The Benefits of Static Websites

Building and maintaining websites is complicated. Really, really complicated. It wasn’t always this way. Websites were once made up of simple text files. If you needed to change something on one of these “static” websites, you changed a text file. Then came a desire to take editing out of the hands of “webmasters” (remember those?) and put that power into the hands of clients. Content management systems were born, using a database to store and serve content and providing the functionality to add and edit content through a web browser. These “dynamic” websites are now the overwhelming norm. Sounds great, right? Not so fast.

While many of our clients do need the power and flexibility that come with a dynamic website, we’ve built many sites for clients who could have opted for a cheaper option: a static website.

Is a Static Website For Me?

If you don’t anticipate changing your content very often, then a dynamic CMS-powered website can be overkill. You’re paying for features you won’t use often enough to warrant the investment. It’s a little like paying for a luxury car package with satellite radio and a sunroof you forget you have.

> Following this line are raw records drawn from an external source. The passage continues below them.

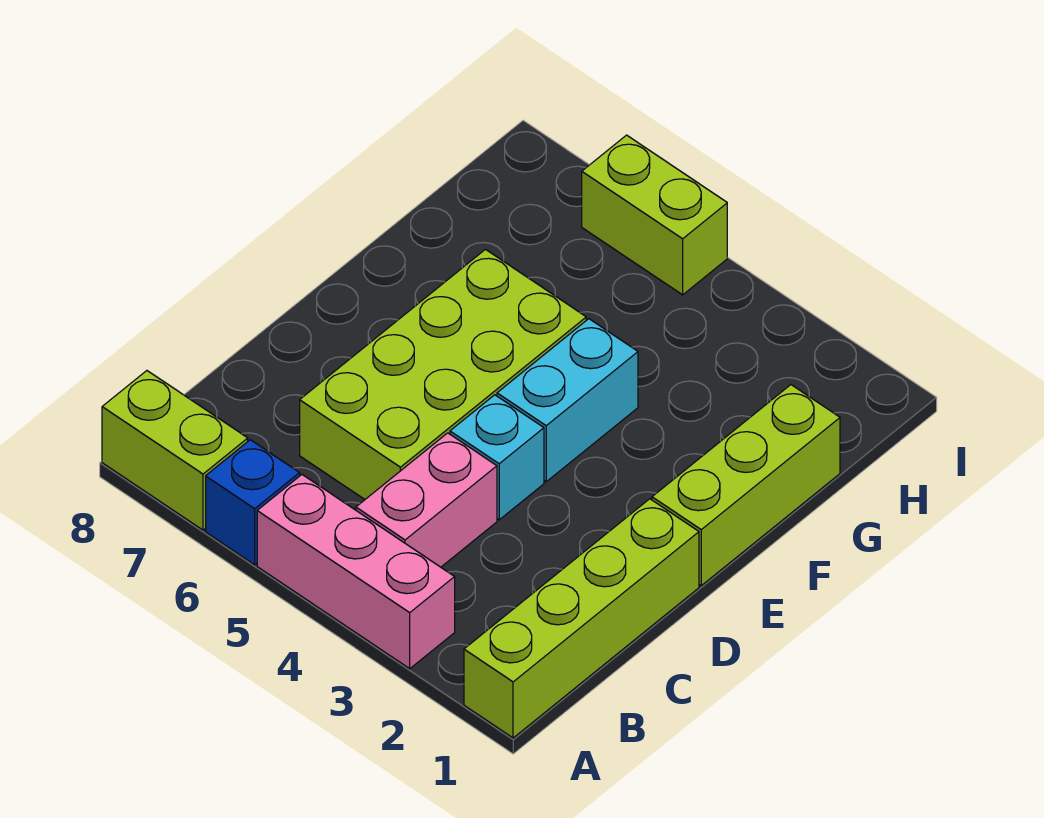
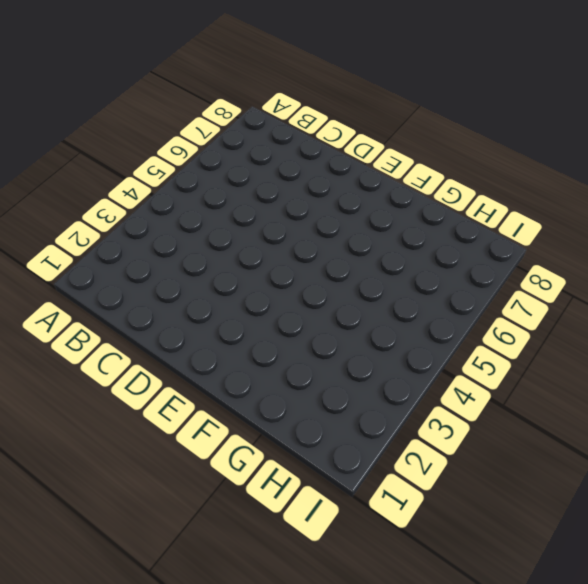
none -> lime 1x4 brick [464,499,699,738]
none -> pink 1x3 brick [257,475,455,669]

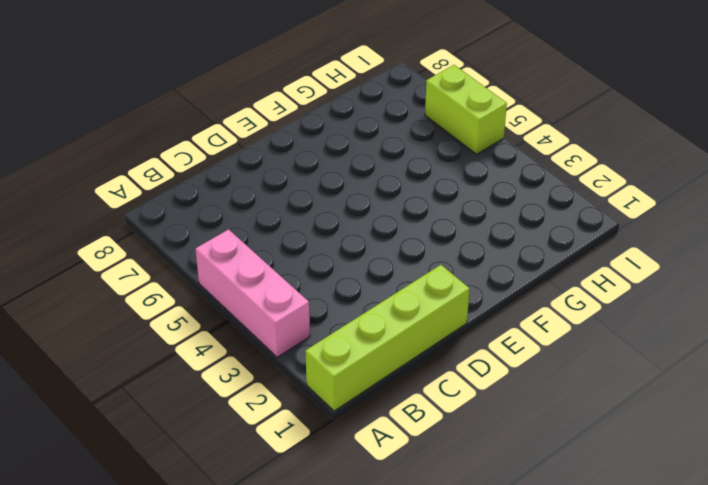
none -> blue 1x1 brick [206,440,300,565]
none -> lime 1x2 brick [102,371,248,530]

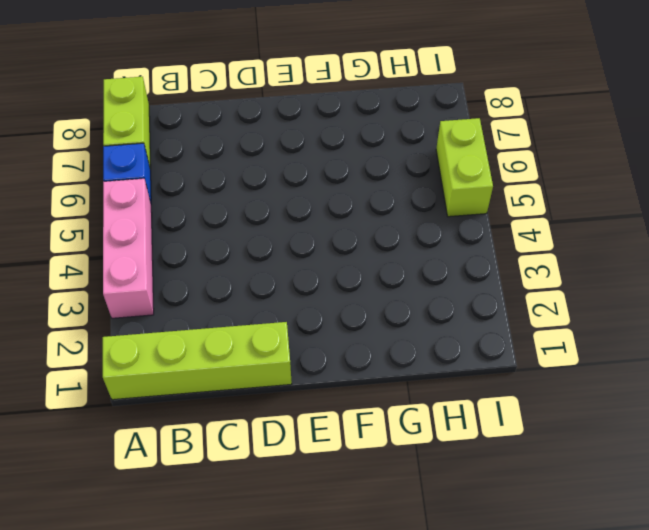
none -> pink 1x2 brick [356,433,497,567]
none -> lime 2x4 brick [300,250,586,499]

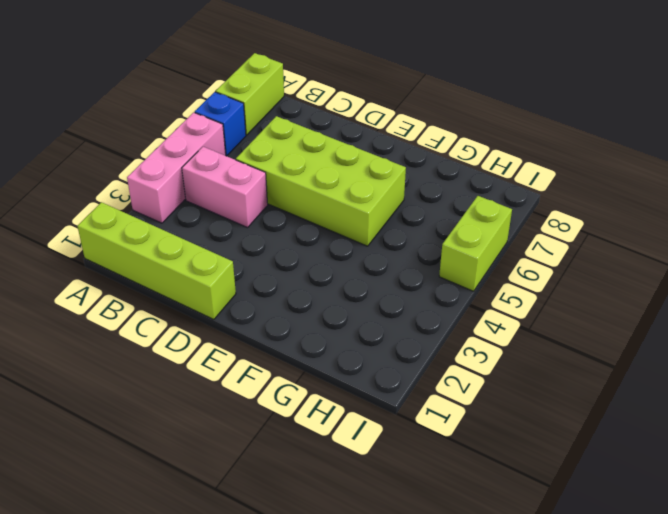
none -> cyan 1x1 brick [450,395,544,520]
none -> lime 1x3 brick [652,385,840,586]

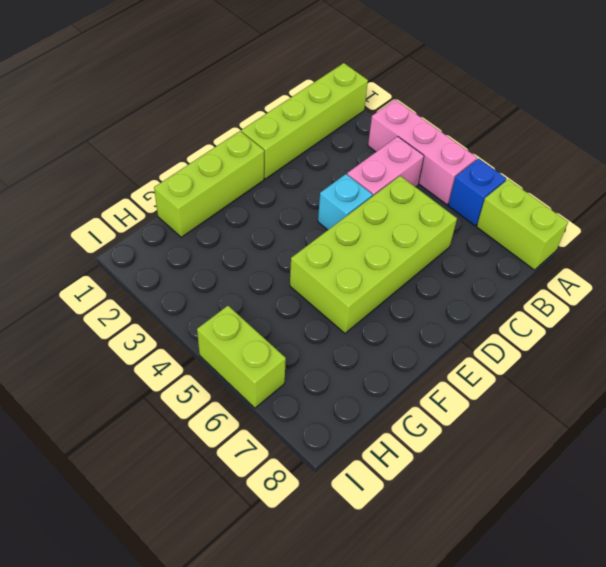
none -> cyan 1x2 brick [497,319,638,482]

Let’s face it. Updating a website—even with the finest content management systems—isn’t fun. Updating it infrequently is even worse because chances are you’ve forgotten how your CMS works. With a static website, updates are back in your web developer’s hands. When you need changes, you simply call or email. And you pay only for the updates you need, not for the CMS you infrequently use. There are more advantages to a static website besides cost, faster development time, and not having to worry about maintaining your website’s content directly. You’ll also no longer have to worry (as much) about security or software updates. A static website, freed from a content management system and database, is much less prone to hacks and security holes. That means no need to update CMS software or underlying server software—and faster, easier backups. You can also put your website on just about any hosting platform. And, because there’s no database to query, and no underlying CMS platform to run, your website will be lightning fast (provided your web developer has also properly optimized your static site.)

Do the Math

If you’re not sure if a static website is for you, ask yourself: Will I get a higher return on my investment with a dynamic site, or from spending my budget on evocative copywriting, gorgeous design, and a well-planned marketing campaign? No one visiting your website notices or cares that it’s powered by the latest shiny content management system. But they will notice if your site’s voice is stiff, your logo amateurish, your social media engagement nonexistent, or the hundred other things that can make or break a website’s effectiveness.

Caveats

There are, of course, cases where a static site isn’t feasible, like e-commerce sites or those featuring ever-changing content, like an online publication. But for many other websites, a static approach is cheaper, better, and faster. Even if you’re planning on making fairly frequent updates to a site, it pays to ask your web developer what they’d charge to do it for you on a static website. Don’t forget that a CMS hides the cost in time and resources a person or company needs to devote to updating a website. Finally, remember that a website isn’t forever. You’ll likely be revisiting your website in five years or less to update it for new devices, new technologies, and new web browser capabilities. Better a less expensive static site that’s fresh every three to five years than a “dynamic” site that you can’t afford to redesign more than once a decade because of the complexity of the underlying content management system.